概要・あらすじ
家出した不良少年・日野信行は、北海道へと向かう青函連絡船で、日本刀を抱いて離さない青年・忽那草介と、その妹・忽那笙に出会う。忽那草介は、自分の一族を呪う妖怪のころびが見えるのだという。忽那草介の話を信じない日野信行だが、何もないところから突如忽那草介の胸が切り裂かれた。
登場人物・キャラクター
日野 信行 (ひの のぶゆき)
『連絡船奇譚』の主人公である男子高校生。周囲からチンピラと呼ばれる不良。教師にも友達にも尊敬できる人物がいない、と不登校を繰り返し、ついには父と衝突して家出する。函館に住む石島という人物を頼るため青函連絡船に乗船し、そこで忽那草介と忽那笙に出会う。たまたま関わっただけの忽那草介がころびと戦うのに加勢するなど、義侠心が強い一方、思ったことを素直に表せない不器用な面もある。
忽那 草介 (くつな そうすけ)
大学生。かつて妖怪のころびを斬った忽那一族の末裔で、ころびに狙われている。日本刀の勢州正宗を携えて自室に引きこもるなどの奇行に走り、周囲からは精神を病んだと見なされている。男子がころびに殺されて夭折する忽那一族の宿命を断ち切るべく、青函連絡船に乗り込みころびを誘い出す。 ころびが見える以外に特別な力があるわけではなく、膂力や剣技も優れているわけではないようだが、忽那一族を襲う悲劇を繰り返させないためにころびと差し違えようとする勇気の持ち主。
忽那 笙 (くつな しょう)
忽那草介の妹。周囲からは精神を病んだと思われている兄・忽那草介を庇い、甲斐甲斐しく世話を焼く。兄のせいで故郷の村では冷遇されていたため、向こう気が強い。
ころび
『連絡船奇譚』に登場する妖怪。翼と尾を持ち、全身には毛が生えている。慶安(17世紀中期)の頃、遠野郷で人々を殺し続けて来たが、忽那以十郎信伝に腕を切り落とされる。それ以降、忽那一族を呪い続け、男子が成長すると殺害し続けてきた。

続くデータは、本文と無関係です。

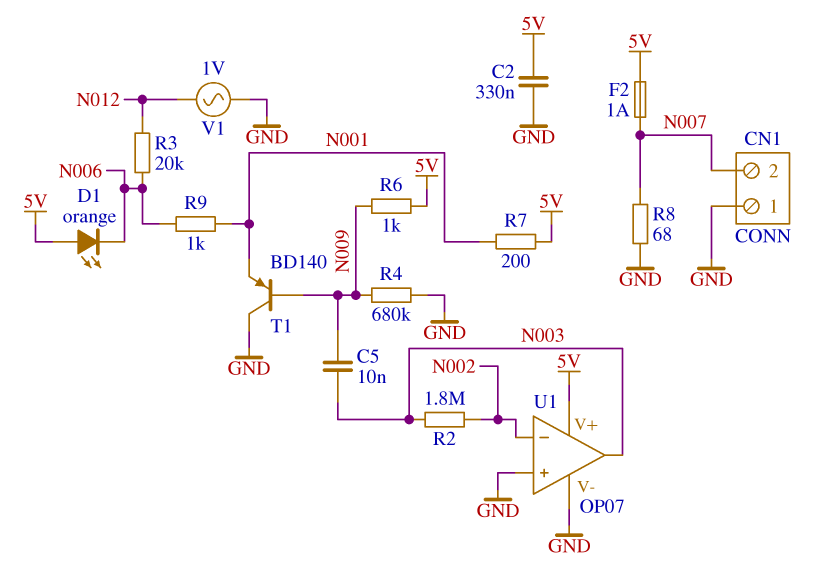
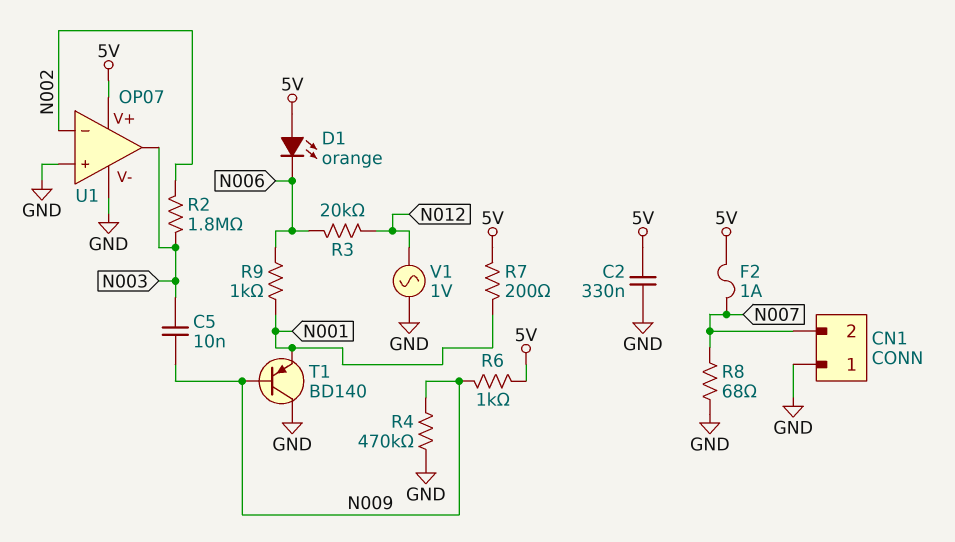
R4: 680k (GND, N009) -> 470k (GND, N009)

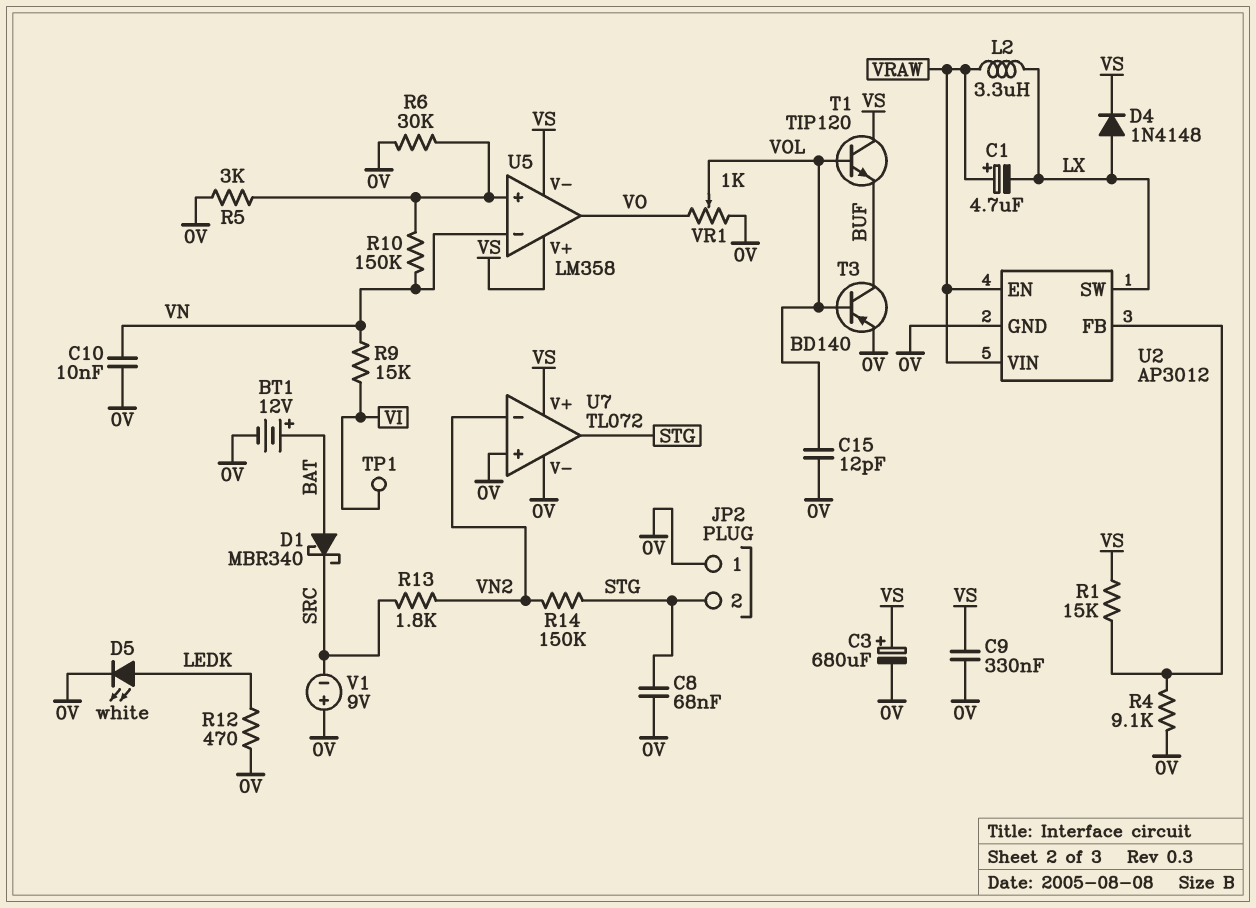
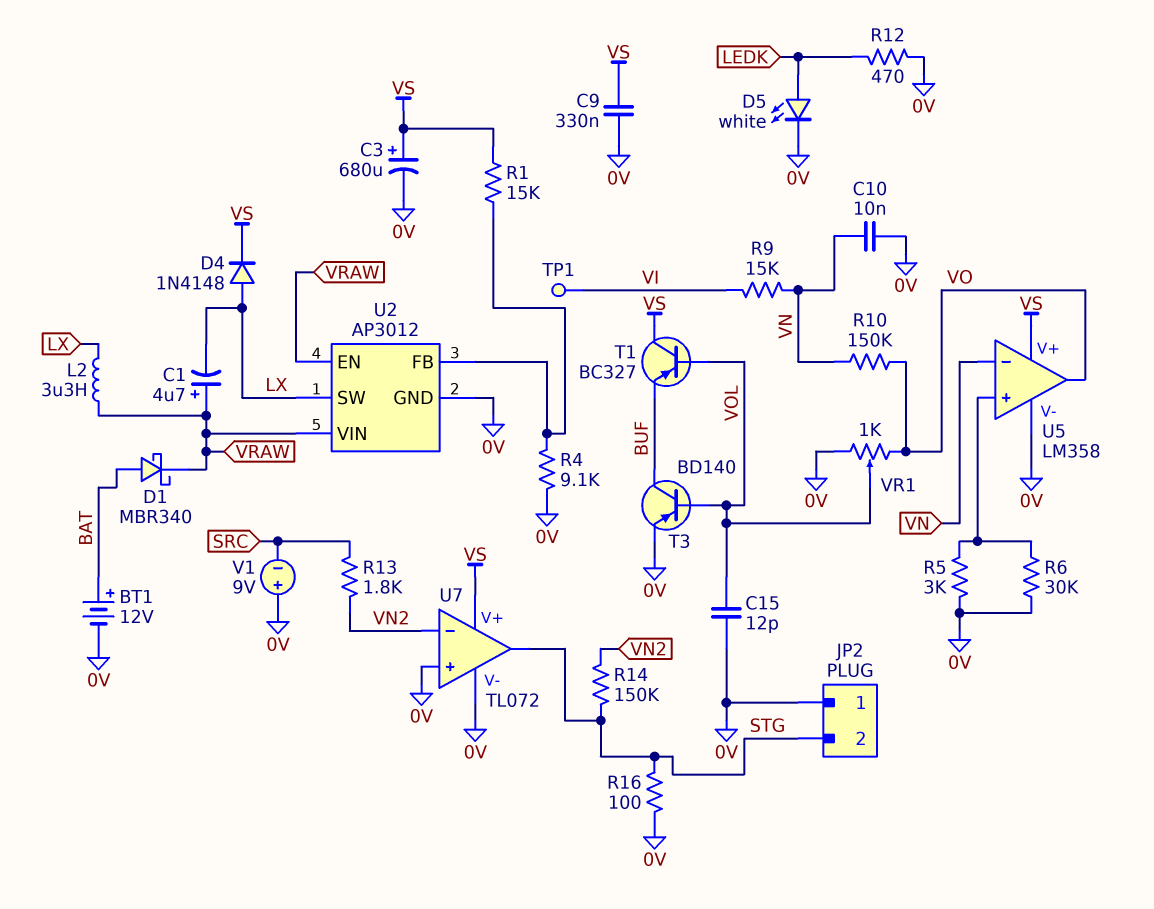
C8: 68nF (0V, STG) -> none
D1: schottky MBR340 (A BAT, K SRC) -> schottky MBR340 (A BAT, K VRAW)
R10: 150k (U5/in+, VN) -> 150k (VN, VO)
R16: none -> 100 (0V, STG)
T1: NPN TIP120 (B VOL, C VS, E BUF) -> PNP BC327 (B VOL, C VS, E BUF)
U5 pin V-: VS -> 0V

普通の人には姿が見えない。
忽那 以十郎信伝 (くつな いじゅうろうしんでん)
遠野郷で人々を殺し続ける妖怪のころびと対決し、その腕を切り落として追い払うことに成功する。しかし、ころびを完全に倒すには至らず、生涯魔除けの札やお守りを作り続けた。
その他キーワード
勢州正宗 (せしゅうまさむね)
『連絡船奇譚』に登場する日本刀。忽那以十郎信伝が使い、ころびの腕を切り落とした。ころびの襲撃に対抗するため忽那草介が携帯。忽那草介は、人を切る刀ではなく、ころびを切る刀と呼ぶが、特別な力を持つかどうかは不明。